Thirstbaràvin, a new wine bar and restaurant focuses on simple, traditional food and drink.

Tread a bit off the beaten path in Prospect Heights and you will find Thirstbaràvin at Classon and Pacific, a brand new natural wine bar and restaurant helmed by the husband and wife duo of Thirst Wine Merchants in Fort Greene.

Emilia Valencia and Michael Yarmark met in California, but have been living in Brooklyn for the past 12 years. Finding it difficult to acquire in New York some of the wines they fell in love with on the west coast, they opened their retail store to share their finds.

"We opened the shop because of our passion for natural wines, traditional wines," said Yarmark.

Natural, or "slow" wines, are those made the old way, without the use of fertilizers or pesticides, and the pair says they taste nothing like today's mass-produced bottles.

"All you have to do is taste the wine to see the difference," said Valencia.

As the store grew comfortable, the couple decided to expand, settling on a bar and restaurant because of Valencia's passion for food, home cooking and the art of pairing wine with a meal.

Yarmark and Valencia settled in Prospect Heights because they say they saw a lot of creativity happening. When a friend of theirs from Thirst Wine Merchants told them about the available space on Classon Avenue, it was settled.

"We thought, if we're not going to do it now, then when?" mused Yarmark.

Thirstbaràvin had a soft opening – though more like an opening party – last week, inviting friends and family to taste the menu and sip on paired natural wines.

Since then, business has been mostly through word-of-mouth. When ProspectHeightsPatch.com stopped in, a passerby stuck his head in and asked when they were opening.

"We're open now!" said Yarmark, and the man took a business card with him.

Their wine selection varies from (whites) Leydier et Fils Vaucluse, 2009; Bregon Muscadet, 2009; and Magnon Lebegon, 2009; to (reds) Gramenon Poignee Raisins, 2009; Richaud Terre de Galets, 2008; and Barral Jadis, 2007.

The wines range from $6-7 a glass and about $40-50 per bottle. Yarmark and Valencia kept prices in mind as they made their selections.
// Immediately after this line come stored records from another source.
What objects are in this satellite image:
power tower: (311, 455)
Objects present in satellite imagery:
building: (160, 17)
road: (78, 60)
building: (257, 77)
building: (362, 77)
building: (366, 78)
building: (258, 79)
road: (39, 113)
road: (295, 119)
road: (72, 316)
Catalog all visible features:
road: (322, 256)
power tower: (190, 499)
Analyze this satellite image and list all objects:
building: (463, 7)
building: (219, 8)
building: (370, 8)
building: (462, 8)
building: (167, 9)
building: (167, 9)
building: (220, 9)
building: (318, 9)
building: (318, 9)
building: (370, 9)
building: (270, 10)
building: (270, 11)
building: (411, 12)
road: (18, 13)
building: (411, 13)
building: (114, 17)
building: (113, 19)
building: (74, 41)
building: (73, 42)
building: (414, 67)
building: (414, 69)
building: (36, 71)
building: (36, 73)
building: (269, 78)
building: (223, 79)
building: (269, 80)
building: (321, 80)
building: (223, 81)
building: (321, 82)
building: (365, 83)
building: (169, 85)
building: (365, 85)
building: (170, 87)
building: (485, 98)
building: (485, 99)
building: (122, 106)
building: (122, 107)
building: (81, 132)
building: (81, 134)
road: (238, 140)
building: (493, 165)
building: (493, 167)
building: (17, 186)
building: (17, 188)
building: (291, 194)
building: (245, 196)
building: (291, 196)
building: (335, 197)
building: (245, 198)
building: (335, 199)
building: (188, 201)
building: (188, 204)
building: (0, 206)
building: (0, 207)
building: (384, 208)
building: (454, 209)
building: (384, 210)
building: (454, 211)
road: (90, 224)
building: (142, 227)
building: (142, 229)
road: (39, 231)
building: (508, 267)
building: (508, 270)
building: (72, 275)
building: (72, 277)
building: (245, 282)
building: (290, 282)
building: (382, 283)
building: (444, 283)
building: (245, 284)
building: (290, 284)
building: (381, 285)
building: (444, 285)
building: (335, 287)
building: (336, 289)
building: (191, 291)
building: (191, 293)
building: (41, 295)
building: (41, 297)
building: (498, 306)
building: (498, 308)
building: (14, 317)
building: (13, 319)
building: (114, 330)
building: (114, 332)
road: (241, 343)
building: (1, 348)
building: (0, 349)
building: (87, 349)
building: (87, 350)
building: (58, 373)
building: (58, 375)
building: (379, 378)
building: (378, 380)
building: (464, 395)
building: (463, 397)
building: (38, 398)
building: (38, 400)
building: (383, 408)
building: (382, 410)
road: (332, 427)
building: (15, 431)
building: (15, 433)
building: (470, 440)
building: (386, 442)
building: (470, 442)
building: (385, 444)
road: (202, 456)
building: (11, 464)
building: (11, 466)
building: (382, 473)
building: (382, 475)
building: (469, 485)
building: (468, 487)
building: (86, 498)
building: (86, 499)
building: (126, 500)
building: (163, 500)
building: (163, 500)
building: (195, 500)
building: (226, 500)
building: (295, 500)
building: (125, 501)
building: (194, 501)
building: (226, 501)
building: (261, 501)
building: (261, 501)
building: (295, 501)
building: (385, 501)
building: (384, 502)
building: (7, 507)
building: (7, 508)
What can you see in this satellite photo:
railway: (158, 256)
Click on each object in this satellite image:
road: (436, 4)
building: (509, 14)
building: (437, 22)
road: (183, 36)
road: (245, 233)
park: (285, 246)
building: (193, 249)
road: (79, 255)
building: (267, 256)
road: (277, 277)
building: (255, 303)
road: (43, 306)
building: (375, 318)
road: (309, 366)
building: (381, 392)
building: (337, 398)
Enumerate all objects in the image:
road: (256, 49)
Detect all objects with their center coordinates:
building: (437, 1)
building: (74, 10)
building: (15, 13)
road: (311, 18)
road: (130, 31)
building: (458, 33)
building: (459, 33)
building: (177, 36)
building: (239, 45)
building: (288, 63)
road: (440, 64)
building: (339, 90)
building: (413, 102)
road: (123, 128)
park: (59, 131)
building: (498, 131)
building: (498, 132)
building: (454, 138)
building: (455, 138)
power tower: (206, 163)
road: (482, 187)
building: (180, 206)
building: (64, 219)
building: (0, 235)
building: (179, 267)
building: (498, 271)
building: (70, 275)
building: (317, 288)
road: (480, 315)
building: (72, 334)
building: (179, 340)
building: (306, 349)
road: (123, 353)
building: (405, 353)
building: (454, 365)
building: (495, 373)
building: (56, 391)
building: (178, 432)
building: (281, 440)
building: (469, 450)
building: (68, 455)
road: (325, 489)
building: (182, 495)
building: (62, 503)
"The prices are on the lower end of the market," said Yarmark. "The business has to be sustainable."

The dinner menu, created by chef Ginevra Iverson (of the East Village's Prune) contains starters like a Celery Root Rémoulade for $7, Raw Beet Salad for $8 and Trotter Torchon with Lentils for $10. Main course selections are Pasta al Forno for $14 and Rabbit with Bacon Mustard for $18.

They call the menu "deceptively simple," inspired less by pretense and more by scratch cooking.

"It's our homage to the natural wine bars of Paris," said Yarmark.

As an added treat, the couple has installed a Mirage espresso machine that was handmade in Holland. They serve British Columbia's 49th Parallel Roasters, which they discovered at Williamsburg's El Beit.

Currently, the bar and restaurant is open from 5 p.m. to 11 p.m. Tuesday through Thursday, and 5 p.m. to midnight on Friday and Saturday.

"We'll see how it goes, right now, those are the hours for December," said Yarmark. "We're running two businesses, we want to be here, but we also want to be there."